BEGIN PAGE TEXT

How To Screen Out The Sociopath Job Candidate

This is a hugely important subject for the process of candidate vetting. Last summer I addressed this topic at some length and linked other articles here: “The untold story of history: Political psychopaths (and other maladies of the mind).”

Here is an excerpt from a post at Forbes:

In The Sociopath Next Door, distinguished psychiatrist Martha Stout reported that sociopaths are more common than we realize. We’ve all seen organizations and empires collapse. Often, a sociopath or two is responsible.

I asked [Stout], how hiring managers and corporate boards can avoid unwittingly unleashing a sociopath within their organizations—especially at the senior levels.

“More and more businesspeople people are asking me about this,” she says. “After all, having a sociopath can be expensive.” Indeed, they often aren’t extracted from an organization until they’ve caused permanent injury.

END PAGE TEXT

• _LIST OF TASKS_
1 > Please reproduce the stretch of the sociopath screening article from "How To Screen" through "the senior levels.".
2 > Using the sociopath screening article, answer the following:
(a) Which psychiatrist is named as reporting that sociopaths are more common than we realize?
(b) Where was the quoted excerpt posted?
(c) In her quoted remark, what does Stout say having a sociopath can be?

BEGIN RAW DATA

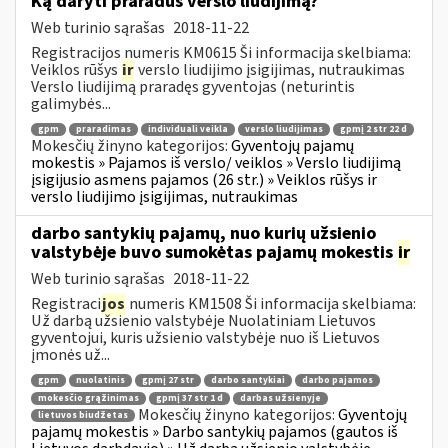
Ką daryti praradus verslo liudijimą?
Web turinio sąrašas
2018-11-22
Registracijos numeris KM0615 Ši informacija skelbiama:
Veiklos rūšys
ir
verslo liudijimo įsigijimas, nutraukimas
Verslo liudijimą praradęs gyventojas (neturintis
galimybės...
gpm
praradimas
individuali veikla
verslo liudijimas
gpmį 2 str 22 d
Mokesčių žinyno kategorijos:
Gyventojų pajamų
mokestis » Pajamos iš verslo/ veiklos » Verslo liudijimą
įsigijusio asmens pajamos (26 str.) » Veiklos rūšys ir
verslo liudijimo įsigijimas, nutraukimas
darbo santykių pajamų, nuo kurių užsienio
valstybėje buvo sumokėtas pajamų mokestis
ir
Web turinio sąrašas
2018-11-22
Registraci
jos
numeris KM1508 Ši informacija skelbiama:
Už darbą užsienio valstybėje Nuolatiniam Lietuvos
gyventojui, kuris užsienio valstybėje nuo iš Lietuvos
įmonės už...
gpm
nuolatinis
gpmį 27 str
darbo santykiai
darbo pajamos
mokesčio grąžinimas
gpmį 37 str 1 d
darbas užsienyje
Mokesčių žinyno kategorijos:
Gyventojų
lietuvos biudžetas
pajamų mokestis » Darbo santykių pajamos (gautos iš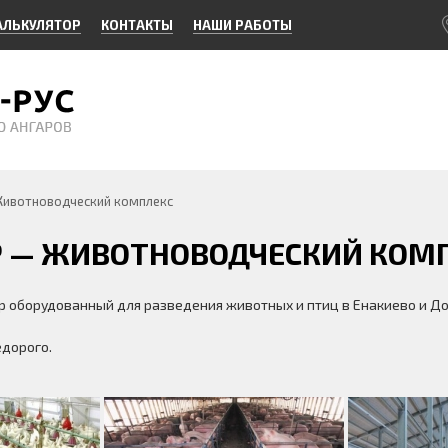
АЛЬКУЛЯТОР
КОНТАКТЫ
НАШИ РАБОТЫ
Животноводческий комплекс
Р — ЖИВОТНОВОДЧЕСКИЙ КОМ
р оборудованный для разведения животных и птиц в Енакиево и Д
дорого.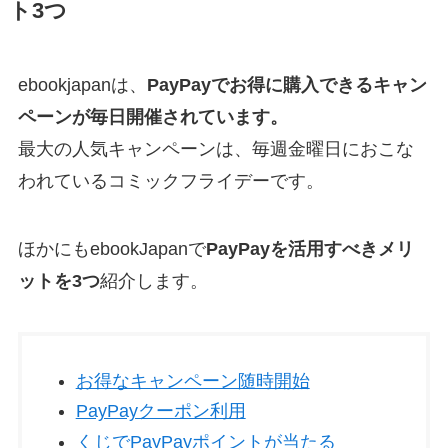
ト3つ
ebookjapanは、
PayPayでお得に購入できるキャン
ペーンが毎日開催されています。
最大の人気キャンペーンは、毎週金曜日におこな
われているコミックフライデーです。
ほかにもebookJapanで
PayPayを活用すべきメリ
ットを3つ
紹介します。
お得なキャンペーン随時開始
PayPayクーポン利用
くじでPayPayポイントが当たる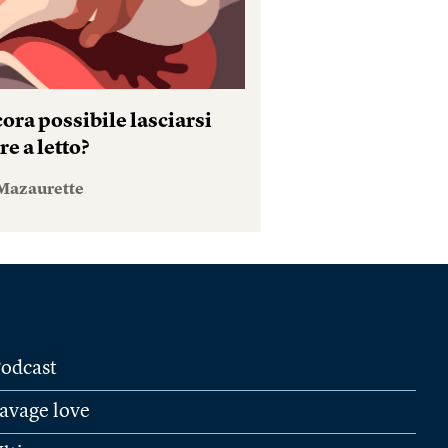
ora possibile lasciarsi
e a letto?
Mazaurette
odcast
avage love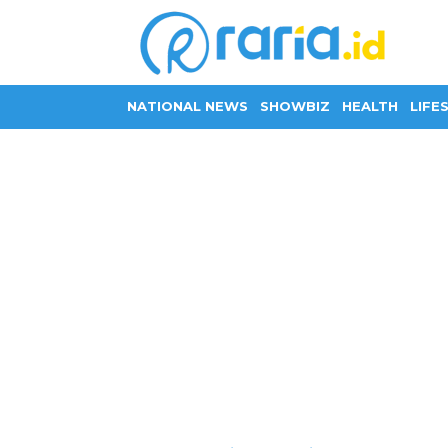
NATIONAL NEWS
SHOWBIZ
HEALTH
LIFE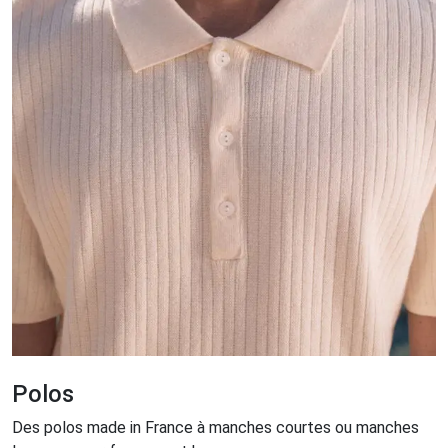
Polos
Des polos made in France à manches courtes ou manches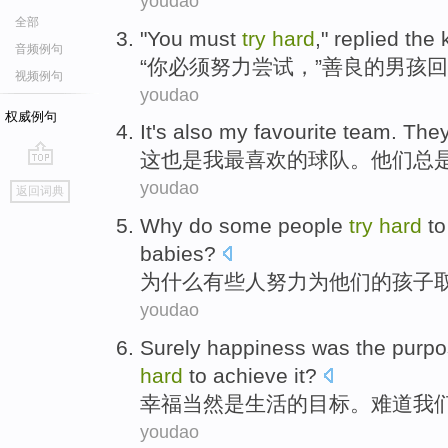
youdao
全部
"
You must
try
hard
," replied the
音频例句
“
你必须努力尝试，”善良的男孩
视频例句
youdao
权威例句
I
t's also my favourite team. Th
这
也是我最喜欢的球队。他们总
go
youdao
返回词典
top
W
hy do some people
try
hard
to
babies?
为
什么有些人努力为他们的孩子
youdao
S
urely happiness was the purpos
hard
to achieve it?
幸
福当然是生活的目标。难道我
youdao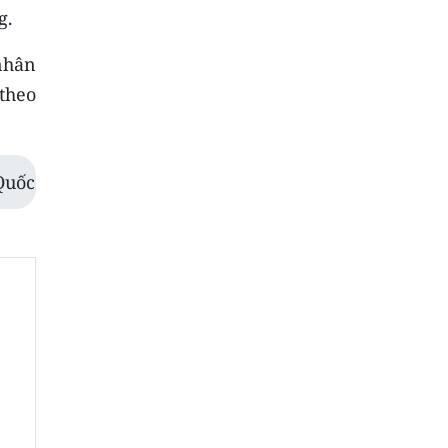
g.
nhân
theo
Quốc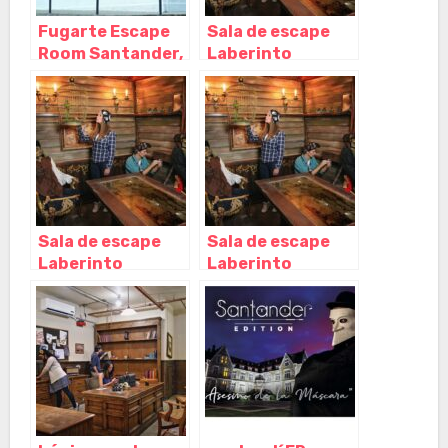
Fugarte Escape
Sala de escape
Room Santander,
Laberinto
Santander –
Santander,
Cantabria
Santander –
Cantabria
Sala de escape
Sala de escape
Laberinto
Laberinto
Santander,
Santander,
Santander –
Santander –
Cantabria
Cantabria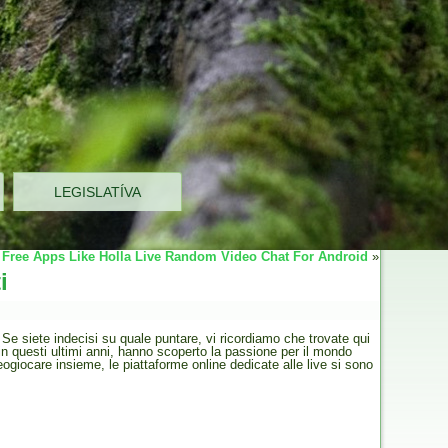
LEGISLATÍVA
 Free Apps Like Holla Live Random Video Chat For Android
»
i
e siete indecisi su quale puntare, vi ricordiamo che trovate qui
in questi ultimi anni, hanno scoperto la passione per il mondo
ogiocare insieme, le piattaforme online dedicate alle live si sono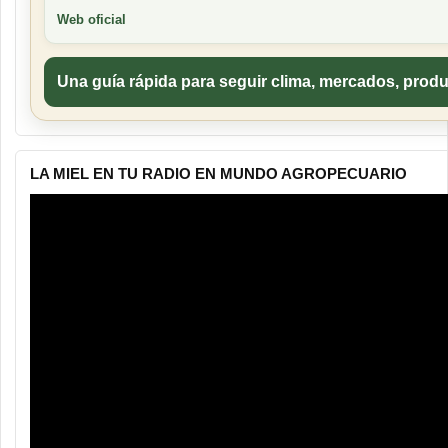
Web oficial
Una guía rápida para seguir clima, mercados, produ
LA MIEL EN TU RADIO EN MUNDO AGROPECUARIO
Reproductor
de
vídeo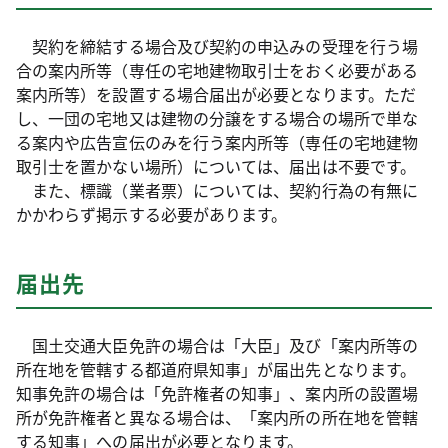
契約を締結する場合及び契約の申込みの受理を行う場
合の案内所等（専任の宅地建物取引士をおく必要がある
案内所等）を設置する場合届出が必要となります。ただ
し、一団の宅地又は建物の分譲をする場合の場所で単な
る案内や広告宣伝のみを行う案内所等（専任の宅地建物
取引士を置かない場所）については、届出は不要です。
また、標識（業者票）については、契約行為の有無に
かかわらず掲示する必要があります。
届出先
国土交通大臣免許の場合は「大臣」及び「案内所等の
所在地を管轄する都道府県知事」が届出先となります。
知事免許の場合は「免許権者の知事」、案内所の設置場
所が免許権者と異なる場合は、「案内所の所在地を管轄
する知事」への届出が必要となります。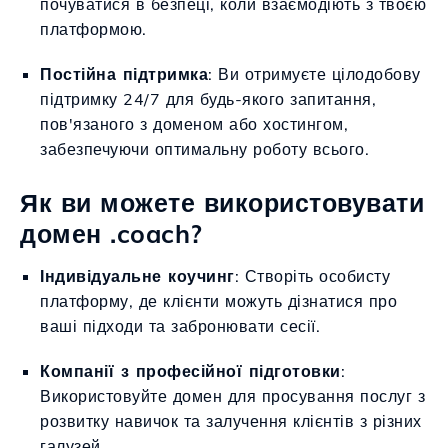
почуватися в безпеці, коли взаємодіють з твоєю
платформою.
Постійна підтримка
: Ви отримуєте цілодобову
підтримку 24/7 для будь-якого запитання,
пов'язаного з доменом або хостингом,
забезпечуючи оптимальну роботу всього.
Як ви можете використовувати
домен .coach?
Індивідуальне коучинг
: Створіть особисту
платформу, де клієнти можуть дізнатися про
ваші підходи та забронювати сесії.
Компанії з професійної підготовки
:
Використовуйте домен для просування послуг з
розвитку навичок та залучення клієнтів з різних
галузей.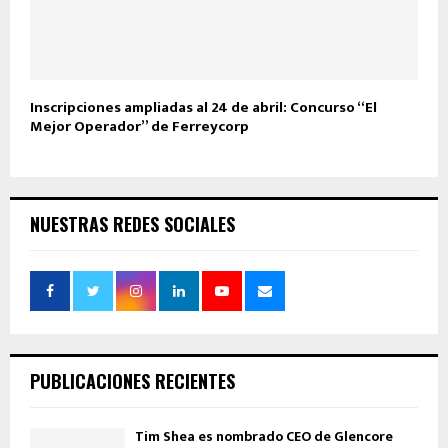
Inscripciones ampliadas al 24 de abril: Concurso “El
Mejor Operador” de Ferreycorp
NUESTRAS REDES SOCIALES
PUBLICACIONES RECIENTES
Tim Shea es nombrado CEO de Glencore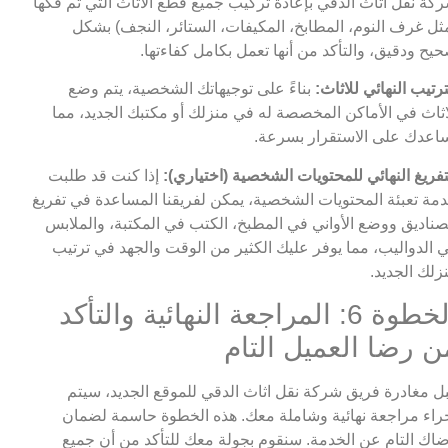
كة نقل اثاث الدقي بإعادة تركيب جميع قطع الاثاث التي تم فكها
ثل غرف النوم، المطابخ، المكيفات، الستائر، النجف) بشكل
يح ودقيق، والتأكد من أنها تعمل بكامل كفاءتها.
ترتيب النهائي للاثاث:
بناءً على توجيهاتك الشخصية، يتم وضع
اثاث في الأماكن المخصصة له في منزلك أو مكتبك الجديد، مما
اعدك على الاستقرار بسرعة.
تفريغ النهائي للمحتويات الشخصية (اختياري):
إذا كنت قد طلبت
مة تعبئة المحتويات الشخصية، يمكن لفريقنا المساعدة في تفريغ
صناديق ووضع الأواني في المطبخ، الكتب في المكتبة، والملابس
 الدواليب، مما يوفر عليك الكثير من الوقت والجهد في ترتيب
زلك الجديد.
الخطوة 6: المراجعة النهائية والتأكد
ن رضا العميل التام
ل مغادرة فريق شركة نقل اثاث الدقي للموقع الجديد، سيتم
راء مراجعة نهائية وشاملة معك. هذه الخطوة حاسمة لضمان
اك التام عن الخدمة. سنقوم بجولة معك للتأكد من أن جميع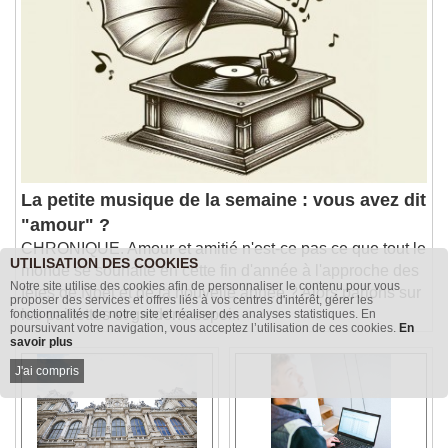
Chapters
Descriptions
descriptions off
, selected
Subtitles
subtitles settings
, opens subtitles
settings dialog
subtitles off
, selected
Audio Track
La petite musique de la semaine : vous avez dit
"amour" ?
Picture-in-Picture
Fullscreen
CHRONIQUE. Amour et amitié n'est-ce pas ce que tout le
This is a modal window.
UTILISATION DES COOKIES
monde se souhaite en cette fin d'année à l'approche des
Beginning of dialog window. Escape will cancel
Notre site utilise des cookies afin de personnaliser le contenu pour vous
fêtes de Noël et de la nouvelle année ? Alors parions sur
and close the window.
proposer des services et offres liés à vos centres d'intérêt, gérer les
les paillettes et gardons espoir.
fonctionnalités de notre site et réaliser des analyses statistiques. En
Text
poursuivant votre navigation, vous acceptez l’utilisation de ces cookies.
En
savoir plus
J'ai compris
Color
Opacity
Text Background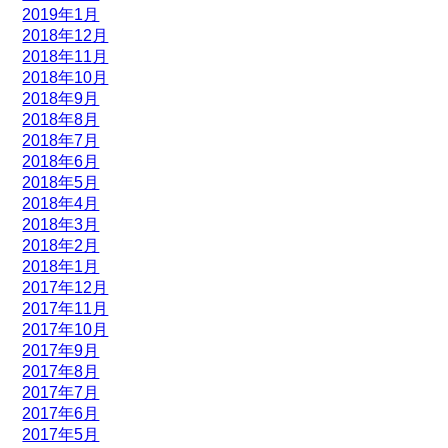
2019年1月
2018年12月
2018年11月
2018年10月
2018年9月
2018年8月
2018年7月
2018年6月
2018年5月
2018年4月
2018年3月
2018年2月
2018年1月
2017年12月
2017年11月
2017年10月
2017年9月
2017年8月
2017年7月
2017年6月
2017年5月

END RAW DATA

• _RESPONSES IN ORDER_
1 >
How To Screen Out The Sociopath Job Candidate

This is a hugely important subject for the process of candidate vetting. Last summer I addressed this topic at some length and linked other articles here: “The untold story of history: Political psychopaths (and other maladies of the mind).”

Here is an excerpt from a post at Forbes:

In The Sociopath Next Door, distinguished psychiatrist Martha Stout reported that sociopaths are more common than we realize. We’ve all seen organizations and empires collapse. Often, a sociopath or two is responsible.

I asked [Stout], how hiring managers and corporate boards can avoid unwittingly unleashing a sociopath within their organizations—especially at the senior levels.

2 >
(a) Martha Stout
(b) At Forbes
(c) Expensive